- [RAW DATA]:
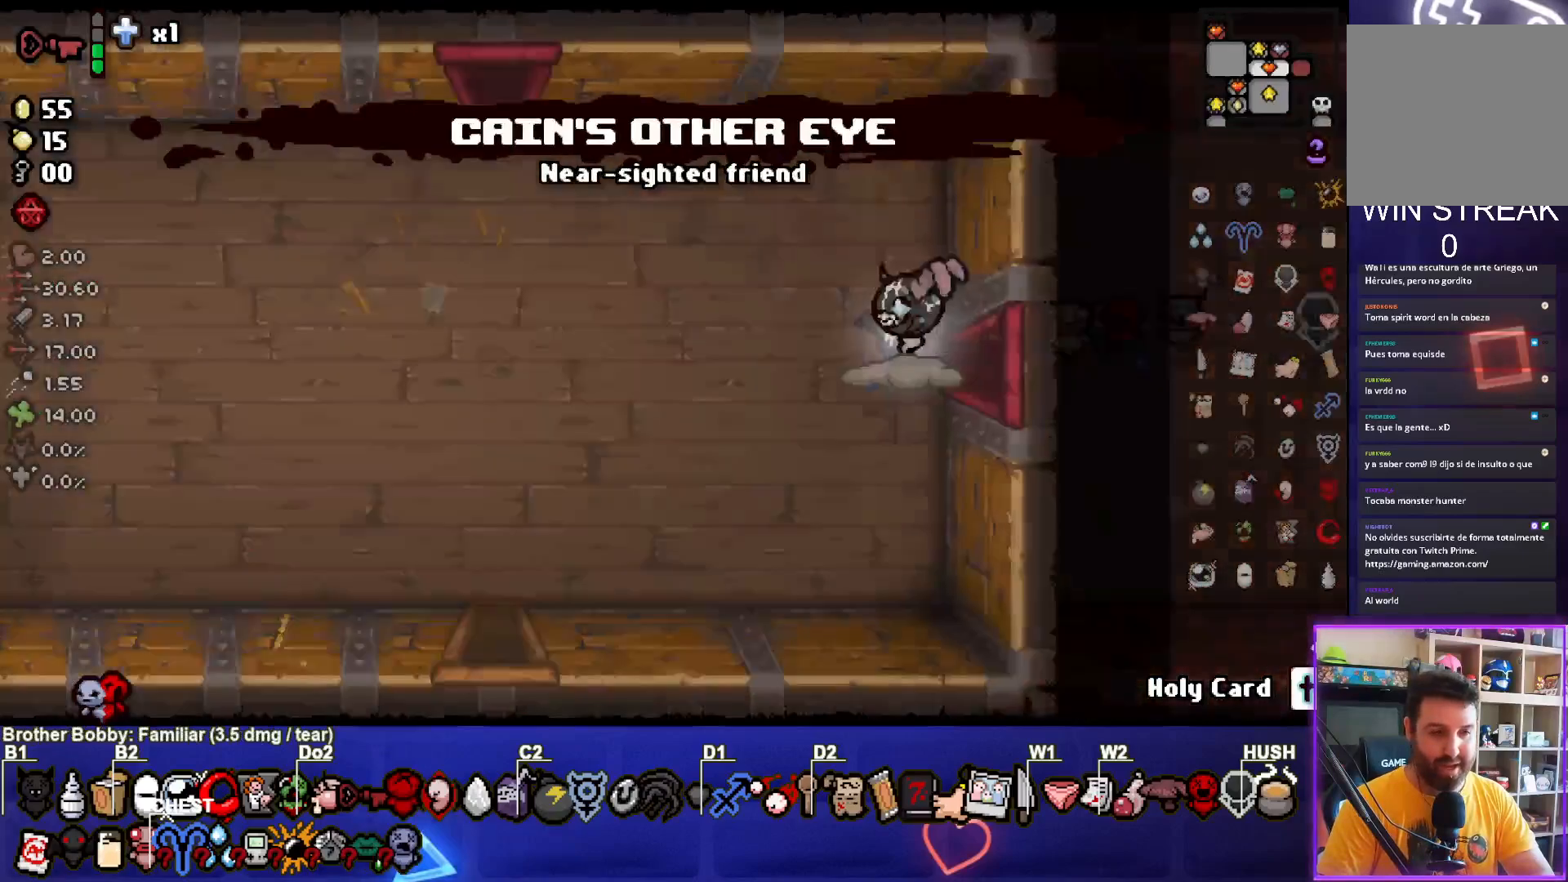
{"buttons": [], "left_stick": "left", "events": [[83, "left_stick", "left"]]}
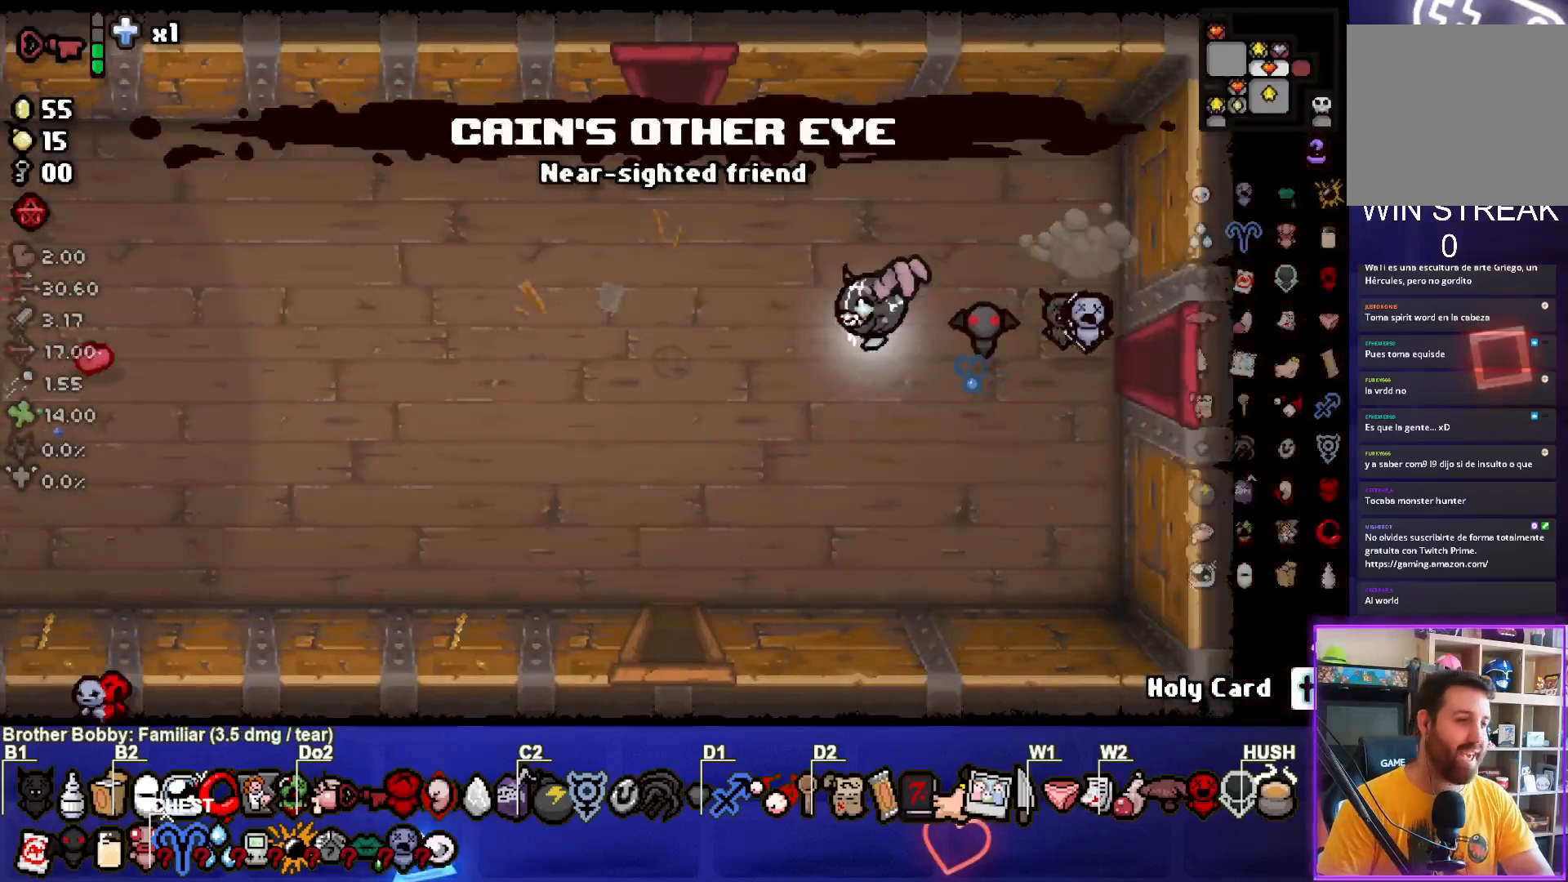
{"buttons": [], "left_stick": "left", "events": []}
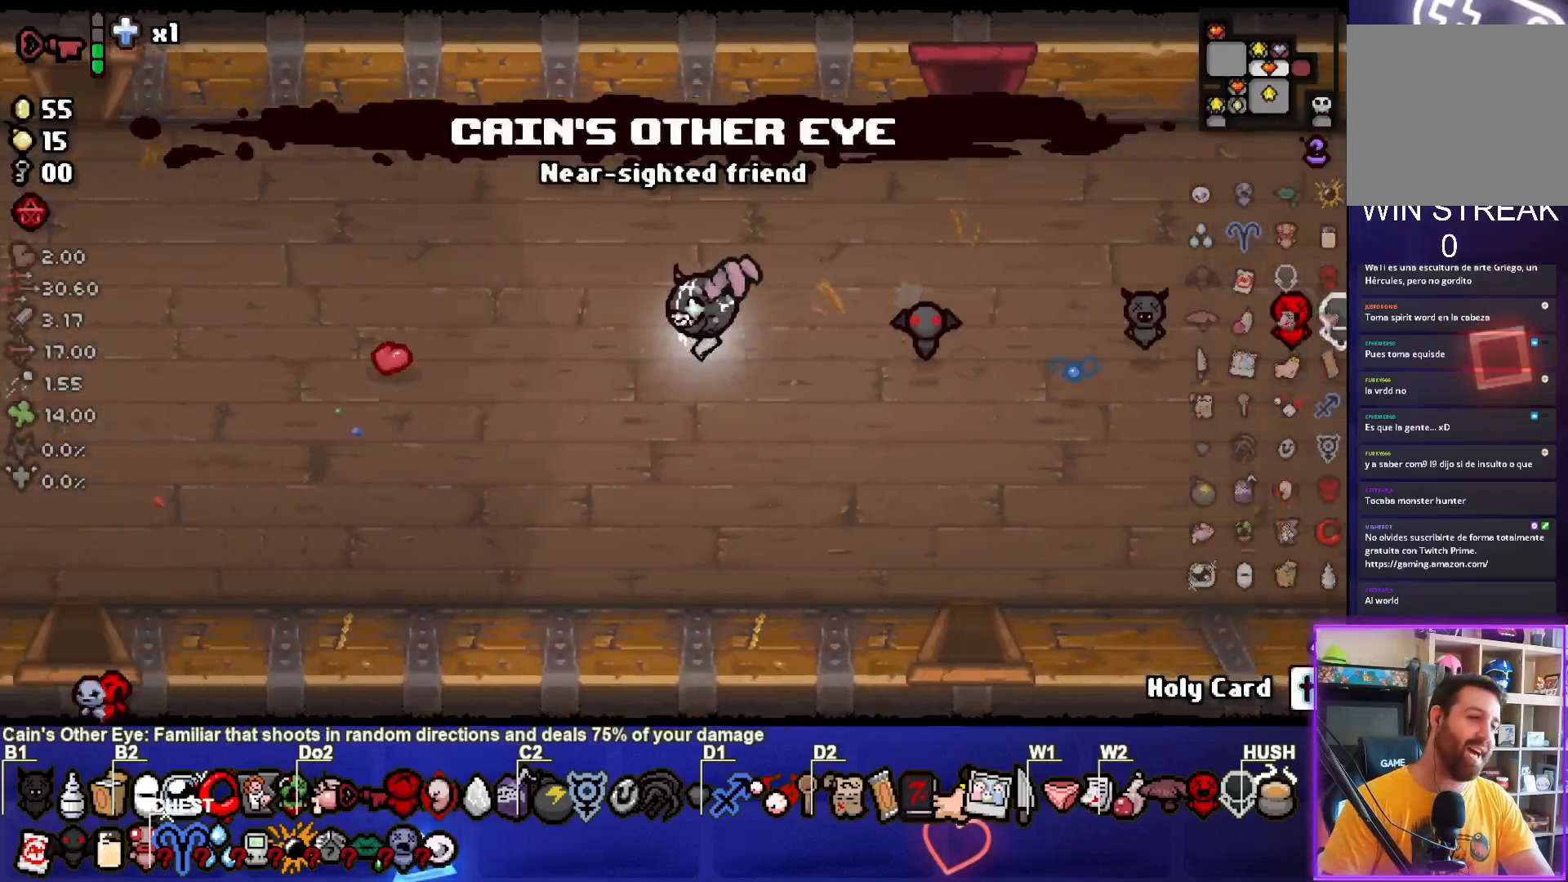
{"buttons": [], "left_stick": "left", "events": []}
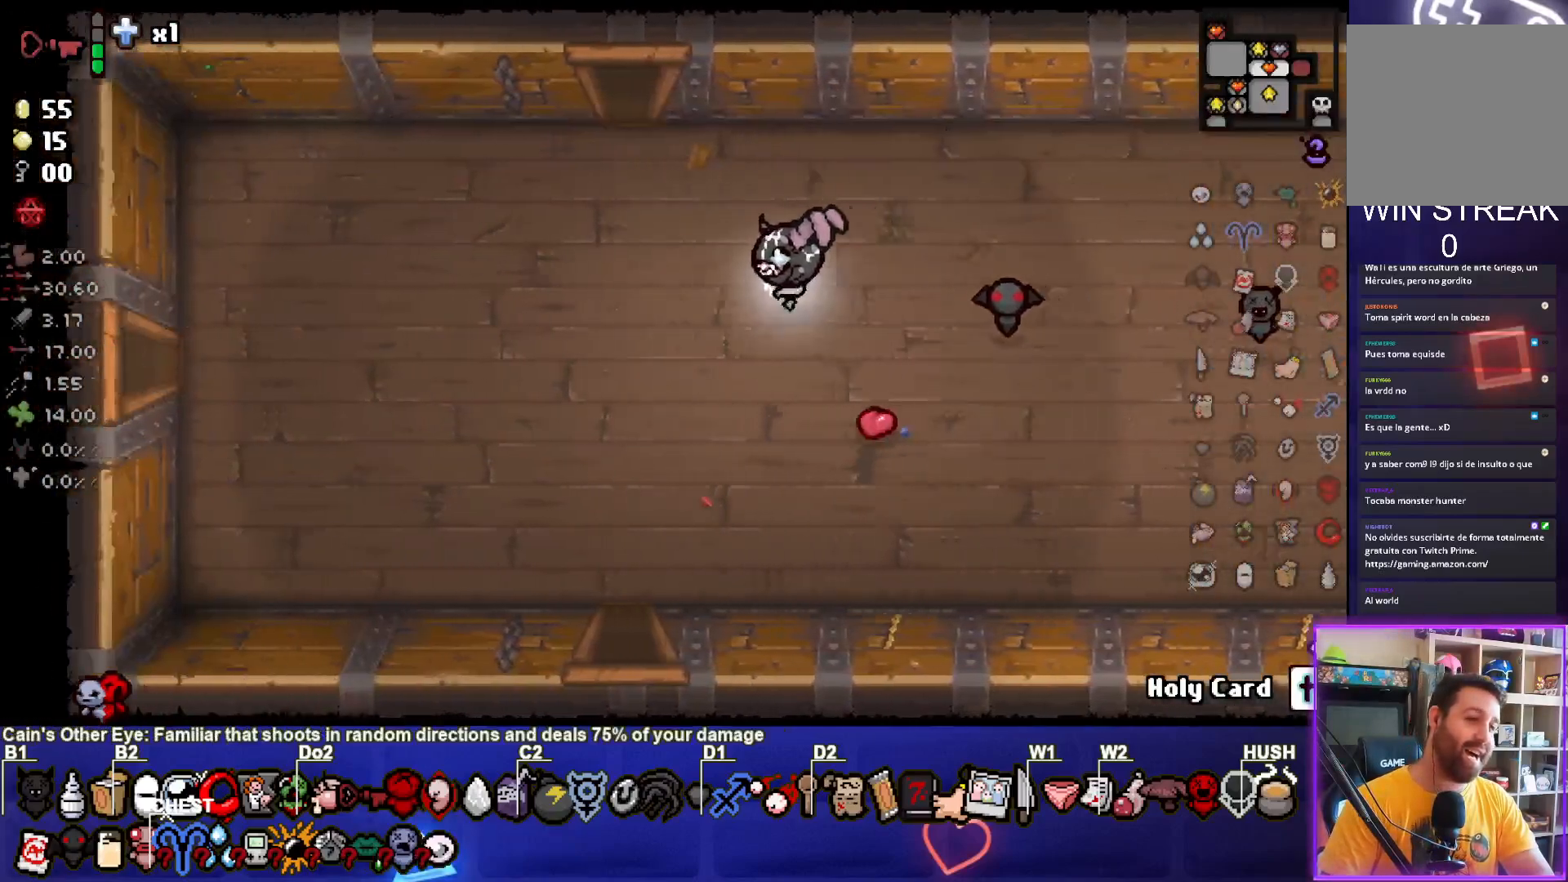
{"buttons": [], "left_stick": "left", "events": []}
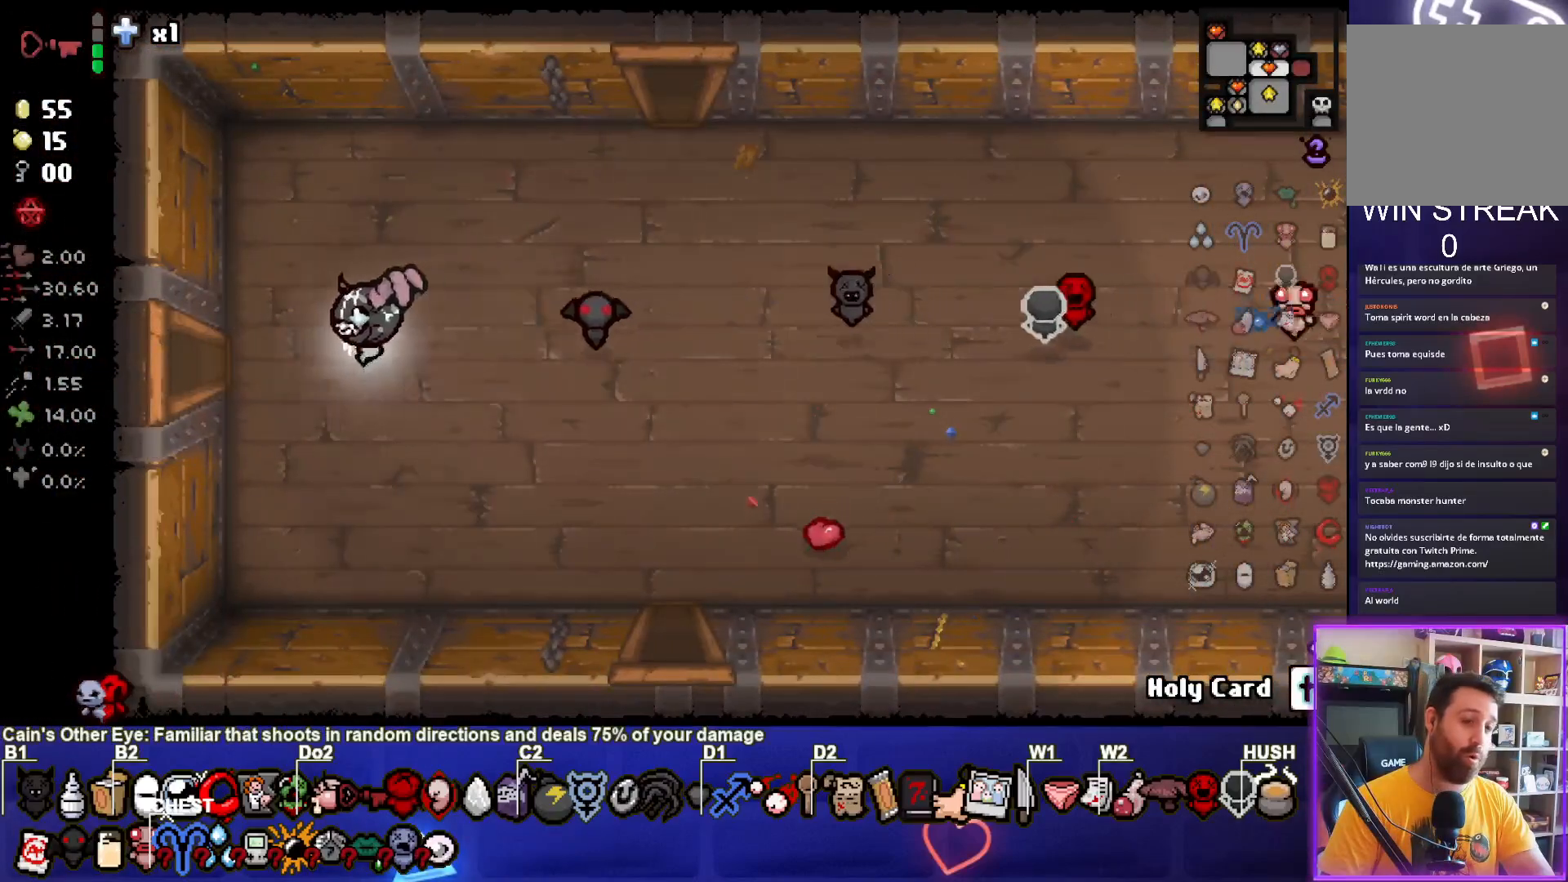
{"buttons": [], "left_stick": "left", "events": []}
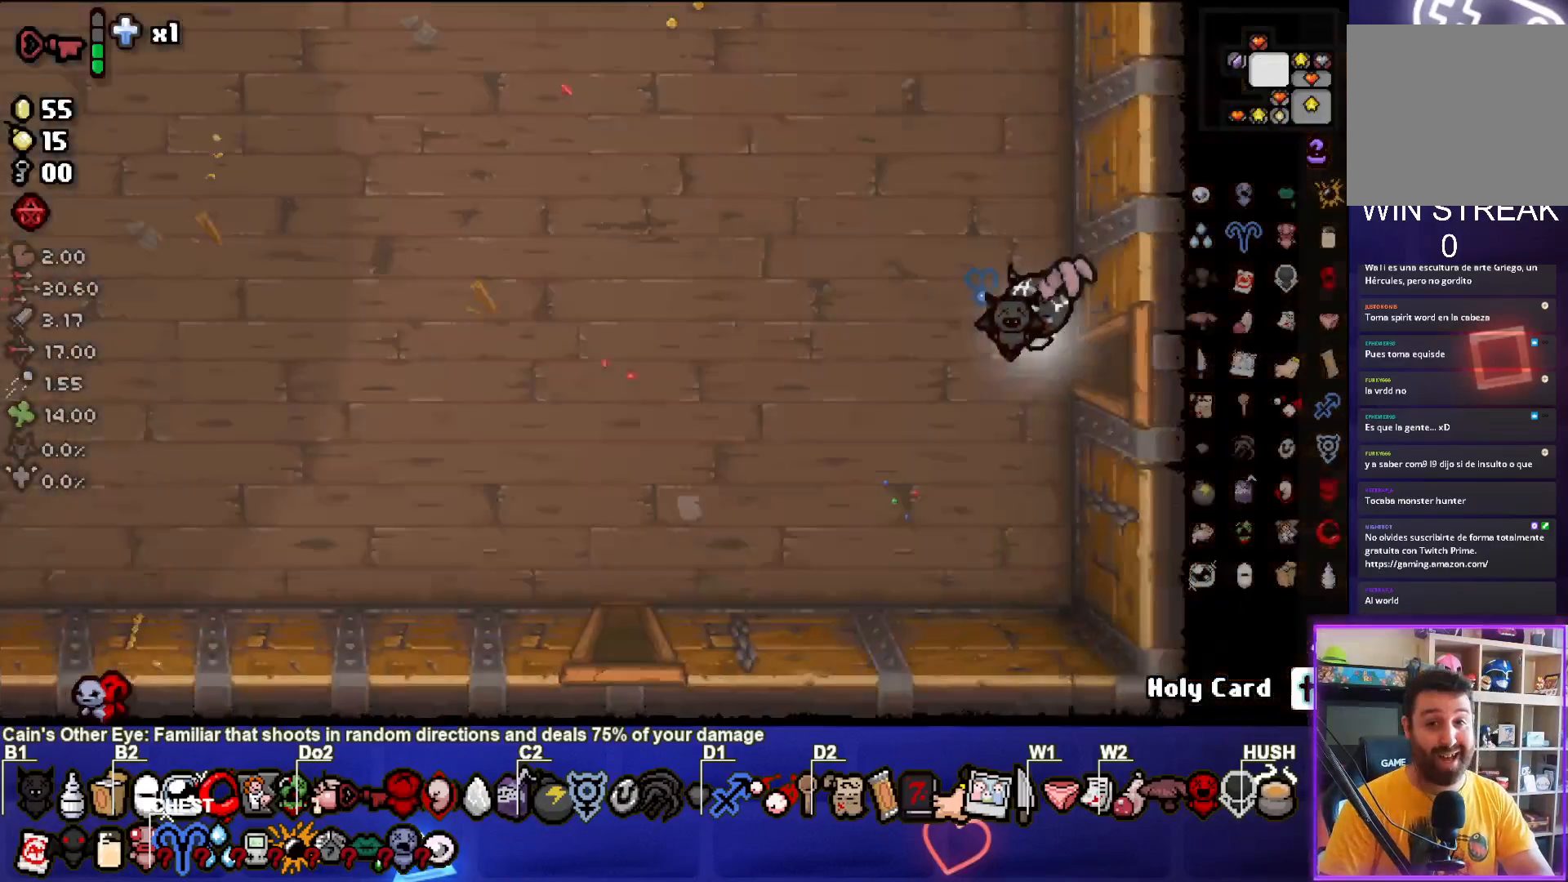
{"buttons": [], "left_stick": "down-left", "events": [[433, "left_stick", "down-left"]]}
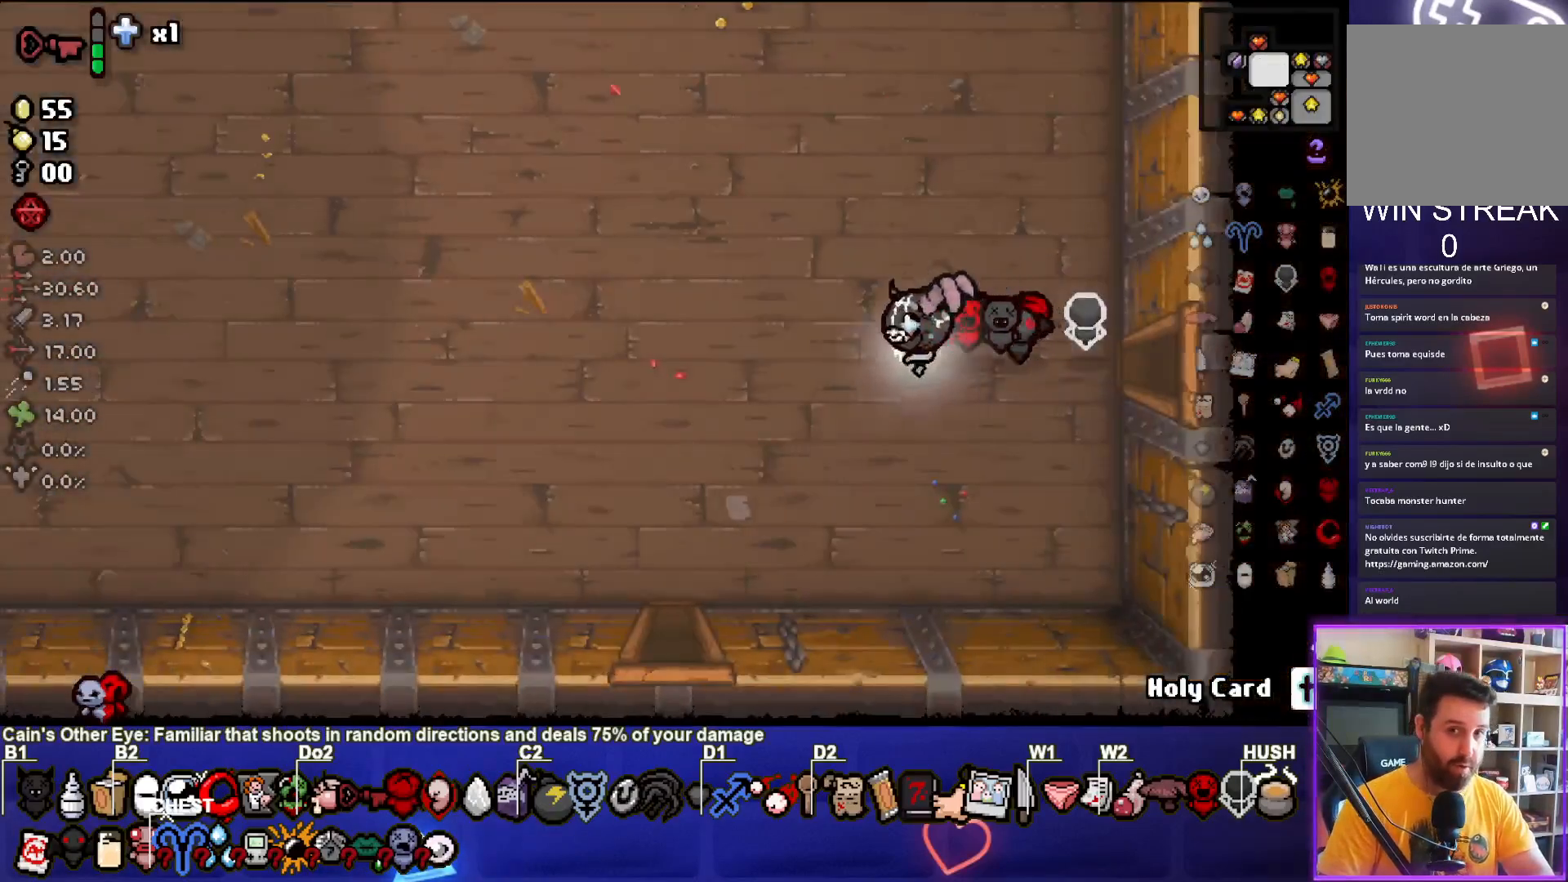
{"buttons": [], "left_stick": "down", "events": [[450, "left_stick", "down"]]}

- [WORK ITEM]: Quote each entry above verbatim and drop the pictures.

- [OUTPUT BELOW]:
{"buttons": [], "left_stick": "left", "events": [[83, "left_stick", "left"]]}
{"buttons": [], "left_stick": "left", "events": []}
{"buttons": [], "left_stick": "left", "events": []}
{"buttons": [], "left_stick": "left", "events": []}
{"buttons": [], "left_stick": "left", "events": []}
{"buttons": [], "left_stick": "down-left", "events": [[433, "left_stick", "down-left"]]}
{"buttons": [], "left_stick": "down", "events": [[450, "left_stick", "down"]]}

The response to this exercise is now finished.